- [ACTIVITY A] Summarize the passage on Moses' origins in three sentences.
- [ACTIVITY B] Quote the passage on Moses' origins word for word, everything from "Yet the new" down to "disconcerting for many.".

- [SOURCE TEXT]
════════════════

It was only later, this account contends, that Pharaoh's daughter "made him her son." It was also then that she gave him the the name "Moses." The name was a very popular one in ancient Egypt; it means "born of" or "child of," and was always combined with the name of a deity, like Thut-mosis or Ah-mosis. The biblical authors however claim that the name is actually Hebrew ("for I drew him out of the water")!

Implying that the princess discovered Moses when she was still a virgin, the narrator dispels any doubt that she could be his natural mother. And although Moses later went to live at the Egyptian court, he remained a Hebrew and proved his undying solidarity when one day he slew an Egyptian whom he found beating his kinsman.

But who really was Moses? The question is difficult to answer. He may actually have been a Levite, as the authors of this account aver. Or he may have been an Egyptian, as their opponents claimed and as his name suggests. (Sigmund Freud and many others before him embraced this view.) Or he may have been neither. Whatever the case may be, the biblical authors tell this new version of Moses' beginnings to counter and correct what was commonly thought about his origins.

Yet the new myth also raised its own set of troubling issues. Addressing concerns about Moses' identity, the explanatory tale casts an unbecoming light on his origins. The nation's founding father was a foundling? His own mother abandoned him? His father's identity is unknown? These assertions were disconcerting for many.

════════════════

- [SUPPLIED DATA]
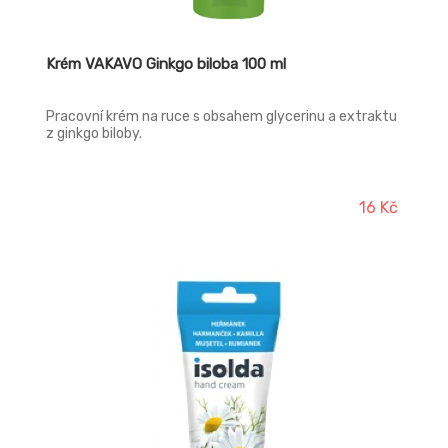
Krém VAKAVO Ginkgo biloba 100 ml
Pracovní krém na ruce s obsahem glycerinu a extraktu
z ginkgo biloby.
16 Kč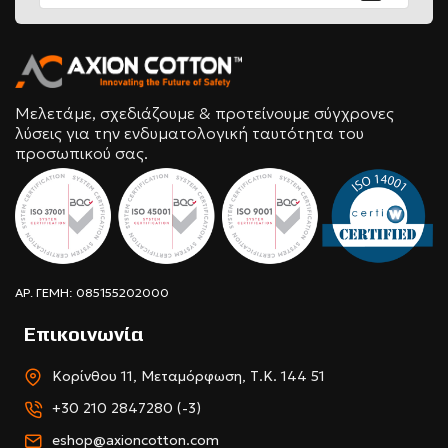
Μελετάμε, σχεδιάζουμε & προτείνουμε σύγχρονες
λύσεις για την ενδυματολογική ταυτότητα του
προσωπικού σας.
ΑΡ. ΓΕΜΗ: 085155202000
Επικοινωνία
Κορίνθου 11, Μεταμόρφωση, Τ.Κ. 144 51
+30 210 2847280 (-3)
eshop@axioncotton.com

════════════════

- [ANSWER BOX A] According to the account, Pharaoh's daughter adopted Moses and named him only later, and although his name was a popular Egyptian one meaning "born of" or "child of," the biblical authors claim it is Hebrew. Who Moses really was is difficult to answer: he may have been a Levite, as the account avers, an Egyptian, as its opponents claimed and his name suggests, or neither, and the biblical authors told this version to counter and correct common views of his origins. Yet this new myth raised troubling issues of its own, since it implied that the nation's founding father was a foundling whose mother abandoned him and whose father is unknown, which disconcerted many.

- [ANSWER BOX B]
Yet the new myth also raised its own set of troubling issues. Addressing concerns about Moses' identity, the explanatory tale casts an unbecoming light on his origins. The nation's founding father was a foundling? His own mother abandoned him? His father's identity is unknown? These assertions were disconcerting for many.